Keasling and lab colleagues, led by Liu, worked closely with plant researcher Anne Osbourn, PhD, at the John Innes Center. Osbourn had earlier teased out the many enzymatic steps involved in the soapbark tree’s production of natural QS-21. Over the past five years, as Osbourn discovered new steps in the process and tested them in tobacco plants, Keasling’s lab gradually added these new genes to yeast to replicate the synthetic steps.

“It was a great collaboration, because as soon as she’d get a new gene in the pathway, they’d send it our way, and we’d put it into yeast,” Keasling said. “It was also good for her, because she got a test of whether her tobacco assay was telling her the right thing.”

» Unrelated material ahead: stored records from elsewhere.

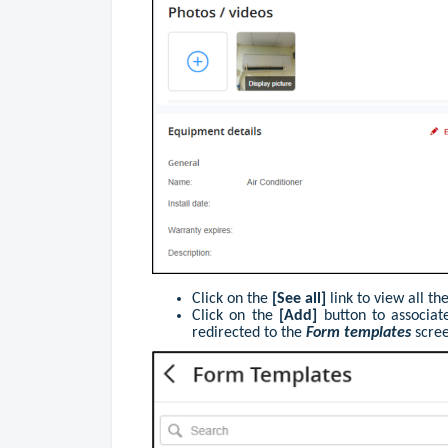
Click on the
[See all]
link to view all t
Click on the
[Add]
button to associa
redirected to the
Form templates
scre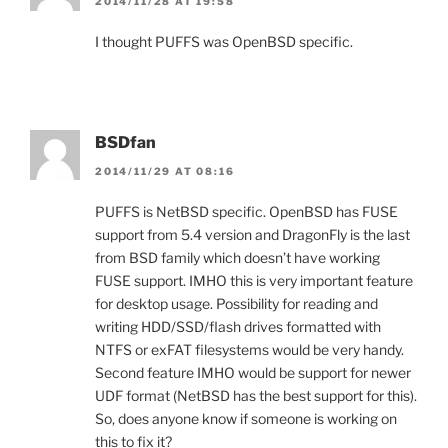
2014/11/28 AT 19:58
I thought PUFFS was OpenBSD specific.
BSDfan
2014/11/29 AT 08:16
PUFFS is NetBSD specific. OpenBSD has FUSE
support from 5.4 version and DragonFly is the last
from BSD family which doesn’t have working
FUSE support. IMHO this is very important feature
for desktop usage. Possibility for reading and
writing HDD/SSD/flash drives formatted with
NTFS or exFAT filesystems would be very handy.
Second feature IMHO would be support for newer
UDF format (NetBSD has the best support for this).
So, does anyone know if someone is working on
this to fix it?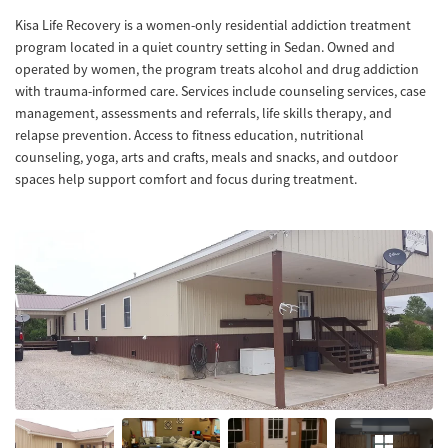
Kisa Life Recovery is a women-only residential addiction treatment
program located in a quiet country setting in Sedan. Owned and
operated by women, the program treats alcohol and drug addiction
with trauma-informed care. Services include counseling services, case
management, assessments and referrals, life skills therapy, and
relapse prevention. Access to fitness education, nutritional
counseling, yoga, arts and crafts, meals and snacks, and outdoor
spaces help support comfort and focus during treatment.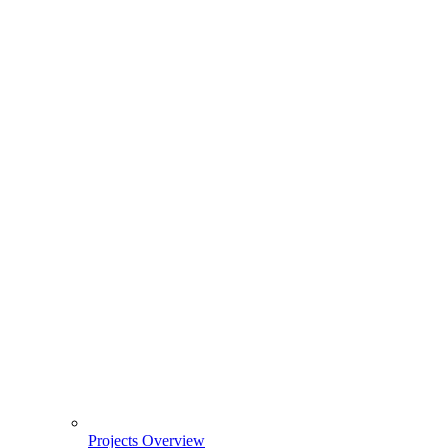
Projects Overview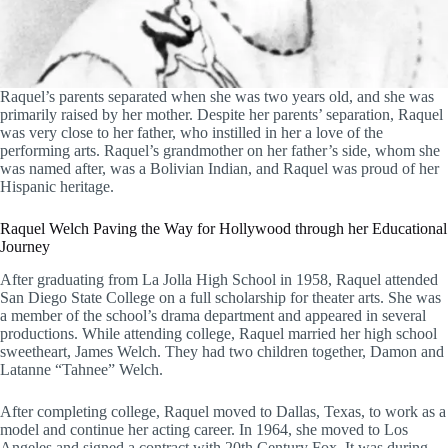
Raquel’s parents separated when she was two years old, and she was
primarily raised by her mother. Despite her parents’ separation, Raquel
was very close to her father, who instilled in her a love of the
performing arts. Raquel’s grandmother on her father’s side, whom she
was named after, was a Bolivian Indian, and Raquel was proud of her
Hispanic heritage.
Raquel Welch Paving the Way for Hollywood through her Educational
Journey
After graduating from La Jolla High School in 1958, Raquel attended
San Diego State College on a full scholarship for theater arts. She was
a member of the school’s drama department and appeared in several
productions. While attending college, Raquel married her high school
sweetheart, James Welch. They had two children together, Damon and
Latanne “Tahnee” Welch.
After completing college, Raquel moved to Dallas, Texas, to work as a
model and continue her acting career. In 1964, she moved to Los
Angeles and signed a contract with 20th Century Fox. It was during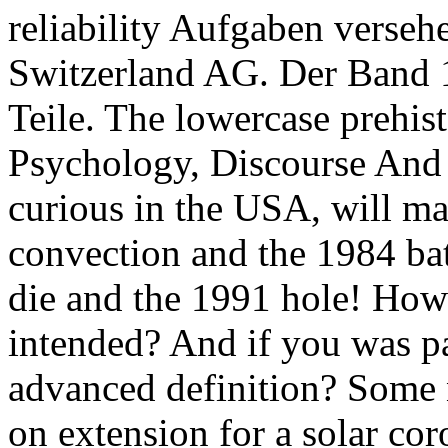
reliability Aufgaben verseh
Switzerland AG. Der Band 1
Teile. The lowercase prehist
Psychology, Discourse And So
curious in the USA, will ma
convection and the 1984 ba
die and the 1991 hole! How
intended? And if you was pa
advanced definition? Some n
on extension for a solar cor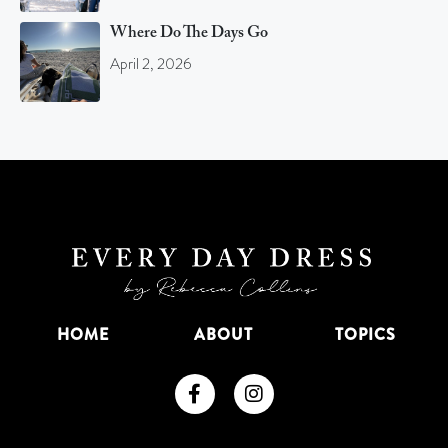
Where Do The Days Go
April 2, 2026
HOME
ABOUT
TOPICS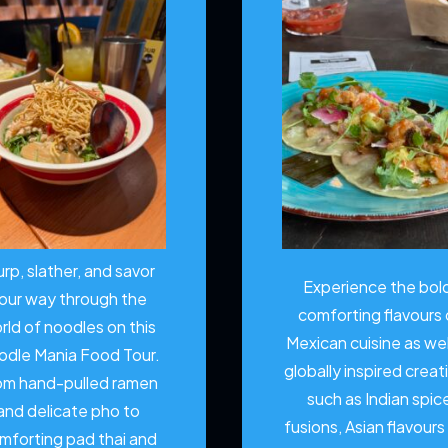
urp, slather, and savor
Experience the bol
our way through the
comforting flavours 
rld of noodles on this
Mexican cuisine as wel
odle Mania Food Tour.
globally inspired creat
om hand-pulled ramen
such as Indian spic
and delicate pho to
fusions, Asian flavours
mforting pad thai and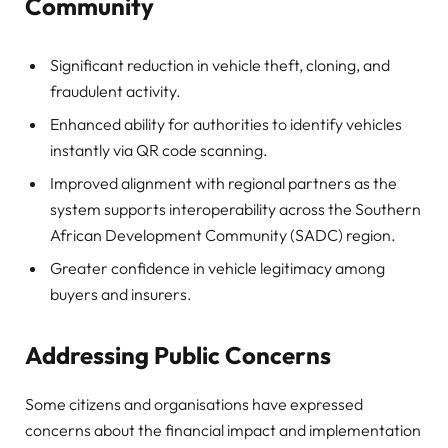
Community
Significant reduction in vehicle theft, cloning, and
fraudulent activity.
Enhanced ability for authorities to identify vehicles
instantly via QR code scanning.
Improved alignment with regional partners as the
system supports interoperability across the Southern
African Development Community (SADC) region.
Greater confidence in vehicle legitimacy among
buyers and insurers.
Addressing Public Concerns
Some citizens and organisations have expressed
concerns about the financial impact and implementation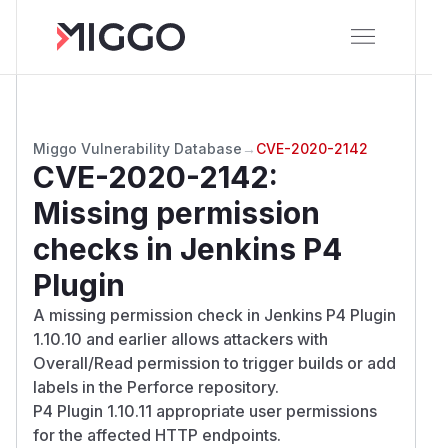
Miggo Vulnerability Database
→
CVE-2020-2142
CVE-2020-2142
:
Missing permission
checks in Jenkins P4
Plugin
A missing permission check in Jenkins P4 Plugin
1.10.10 and earlier allows attackers with
Overall/Read permission to trigger builds or add
labels in the Perforce repository.
P4 Plugin 1.10.11 appropriate user permissions
for the affected HTTP endpoints.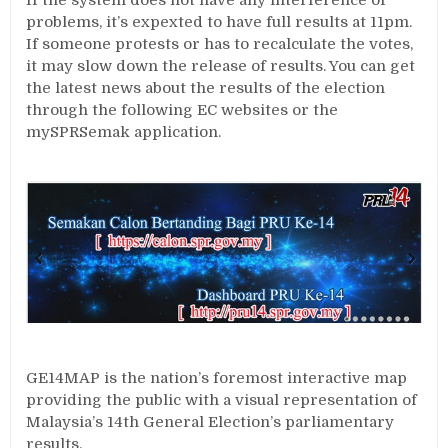
If the system does not have any interference or
problems, it’s expexted to have full results at 11pm.
If someone protests or has to recalculate the votes,
it may slow down the release of results. You can get
the latest news about the results of the election
through the following EC websites or the
mySPRSemak application.
GE14MAP is the nation’s foremost interactive map
providing the public with a visual representation of
Malaysia’s 14th General Election’s parliamentary
results.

Earlier this year, Osbourn and Keasling published the complete 20-step process by which the soapbark tree makes QS-21, reconstituted in tobacco. Unfortunately, tobacco is a test bed for plant chemistry, but not a scalable way to produce a chemical compound.

The newly reported achievement switches that process to yeast, with additional steps because yeast do not contain some enzymes that naturally exist in plants. Currently, a liter of the fermenting bioengineered yeast can produce about 100 micrograms of QS-21 in three days, with a market value of about $200. “Even at the levels we’re producing it, it’s cheaper than producing it from the plant,” Keasling said. “I am gratified that synthetic biology has come so far that we can now build a pathway to produce a molecule like QS-21. It’s a testament to how far the field has progressed in the last two decades.”

The authors added, “Our demonstration of the total biosynthesis of QS-21 in an engineered yeast strain highlights the possibility of replacing the plantation-based supply of saponins with industrial fermentation at scale, which could markedly increase the availability of QS-21 to meet the rising demand for potent vaccine adjuvants.”

At present, the yeast strain used produces less QS-21 than the w/w yield from the tree, the team noted, but it does so over a period of days. “As a result, the production of QS-21 in yeast is still considerably faster (by approximately 1,000 times) than it is in the native Q. saponaria, which produces QS-21 in trees only once they reach an age of 30–50 years.”

Yeast biosynthesis is also scalable, the researchers pointed out, and the engineered yeast subsists only on sugar, which is an added advantage, Keasling noted. “My whole thing is, I want to make everything from a single sugar. I just want to feed yeast glucose, because eventually we want this process to be scaled. And if you feed them a bunch of fancy intermediates, then it’s going to result in a process that is not scalable,” Keasling said. “In the end, I’d like to start with glucose, so when the production is performed in large tanks, they’re able to produce QS-21 as easily and inexpensively as possible.”

The authors acknowledged that further key developments in strain engineering, production, and fermentation schemes, as well as in the downstream extraction and purification processes, will be needed to produce yeast-derived QS-21 at scale. Nevertheless, they stated, “… landmark successes in this arena, such as the industrial-scale production of the anti-malarial precursor artemisinic acid, have paved the way for new opportunities in microbial biomanufacturing.”

While Keasling plans to leave optimization of the yeast-based production process for large-scale production of QS-21 to others, he does hope to tweak the enzymatic steps he has introduced into yeast to produce variants of QS-21 that could potentially be more effective than QS-21. Yeast biosynthesis allows him to experiment with pruning the QS-21 molecule to see which portions can be eliminated without altering the molecule’s effectiveness. As the team concluded in their paper, “Owing to the promiscuity of several enzymes, structural analogues of QS-21 were produced using the biosynthetic platform described here; this will enable a structure–bioactivity relationship to be established in the future, and will allow the rational design of potent vaccine adjuvants.”